* _原文抜粋_:

=-=-=-=-=

BUMP OF CHICKEN(バンプオブチキン)の楽曲「アンサー」を公式情報やインタビューを元に解説していきます。この記事では楽曲の解説や歌詞の意味の考察、制作背景などについてご紹介します。「アンサー」を聴く際に参考にして下さい。
参考
- ROCKIN`ON JAPAN 2017年1月号、2018年8月号
- MUSICA 2017年1月号
- CUT 2017年1月号
BUMP OF CHICKEN「アンサー」の公式情報
BUMP OF CHICKEN「アンサー」の楽曲情報
タイトル | アンサー |
発売日 | 2016年12月21日(7th digital) |
作詞作曲 | 藤原基央 |
収録アルバム | aurora arc(9th Album) |
タイアップ | アニメ「3月のライオン」第1期OP |
BUMP OF CHICKENの「アンサー」は7作目の配信限定シングルです。ジャケットは藤原基央による手書きの文字が使用されています。アニメ「3月のライオン」第1期オープニング曲に書き下ろし。
ツアー“BFLY”日産スタジアム公演のMCで藤原が「まだタイトルが言えない新曲がある」と話していたのが「アンサー」です。
前のシングル | 現在 | 次のシングル |
アリア | アンサー | リボン |
BUMP OF CHICKEN「aurora arc」のアルバム楽曲情報と制作背景へ
「アンサー」のライブでの演奏
初披露日時 | 2017年9月16日 |
初披露ライブ |
「アンサー」の制作背景
2度目のBUMP OF CHICKEN×3月のライオン
スタッフが藤原にアニメ「3月のライオン」のオープニング曲のオファーが来てることを告げると、元々大ファンだった藤原は「それはやるでしょう!」と快諾し、制作がスタートしました。

=-=-=-=-=

* _提供データ_:
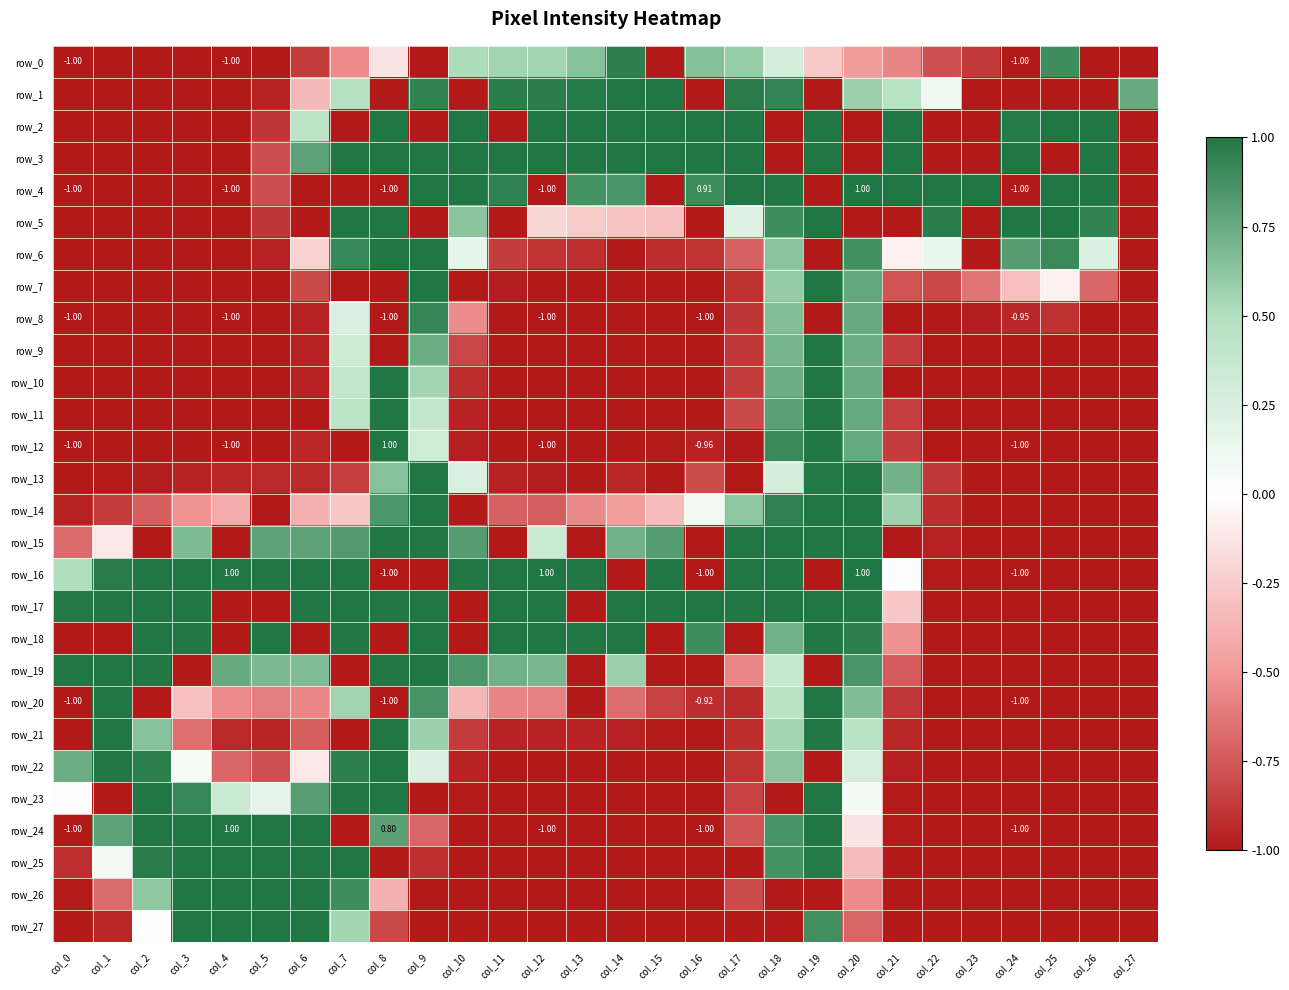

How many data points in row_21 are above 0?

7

=-=-=-=-=

* _取り組む課題_:
1. 「アンサー」の解説記事によると、この曲はどのアニメのオープニング曲として書き下ろされましたか。
2. 「アンサー」の解説記事の続きを、最後の文の次から書いてください。

* _課題の解答_:
1. アニメ「3月のライオン」第1期のオープニング曲として書き下ろされました。

2.
3月のライオンは二度目のタイアップで、原作者の羽海野チカ先生もバンプの大ファンです。前回は漫画に「ファイター」を書き下ろしていたので、同じ作品の曲を書けるか藤原は心配があったようですが、スタジオに入るとAメロから順序良く書いていき、自然に完成させることができました。
共通点を探す手法
藤原がタイアップ曲を書く時は“自分達の表現するフィールドとタイアップ作品の表現するフィールドが重なっている部分を描く”というルールの元に制作されますが、3月のライオンに関しては藤原を含めメンバー全員がファンだったこともあり、重なり合う部分が大きかったようです。
その為、「ファイター」と「アンサー」は似たような表現がされていると話しています。
“歌詞とかはほんと、改めて聴くと、“ファイター”と同じふるさと、みたいな感じはすげえしますよ。重なった同じ面積のところから、そこが生まれ故郷の言葉たちですから”
藤原基央
出典: ROCKIN`ON JAPAN 2017.01
「アンサー」というタイトル
「アンサー」というタイトルは歌詞を書いてる段階からイメージがあり、なんとなく英語表記で「Answer」にしようとしましたが、藤原に取って記念的な意味合いにしたく前回コラボした「ファイター」と合わせてカタカナ表記にしました。
タイアップ/アニメ「3月のライオン」
アニメ「3月のライオン」 | |
原作 | 羽海野チカ |
監督 | 新房 昭之 |
MV・アニメーション制作 | シャフト |
制作 | 「3月のライオン」アニメ製作委員会 |
主題歌 | 第1期OP「アンサー」/BUMP OF CHICKEN 第1期ED「ファイター」/BUMP OF CHICKEN |
「ファイター」は漫画「3月のライオン」10巻の特装版にCDが付属するという形でコラボし、「アンサー」はアニメ「3月のライオン」の主題歌に使用されました。
アニメ制作会社は「シャフト」で、制作を手掛けた代表作品に「化物語」や「魔法少女まどか☆マギカ」(略称:まどマギ)などがあります。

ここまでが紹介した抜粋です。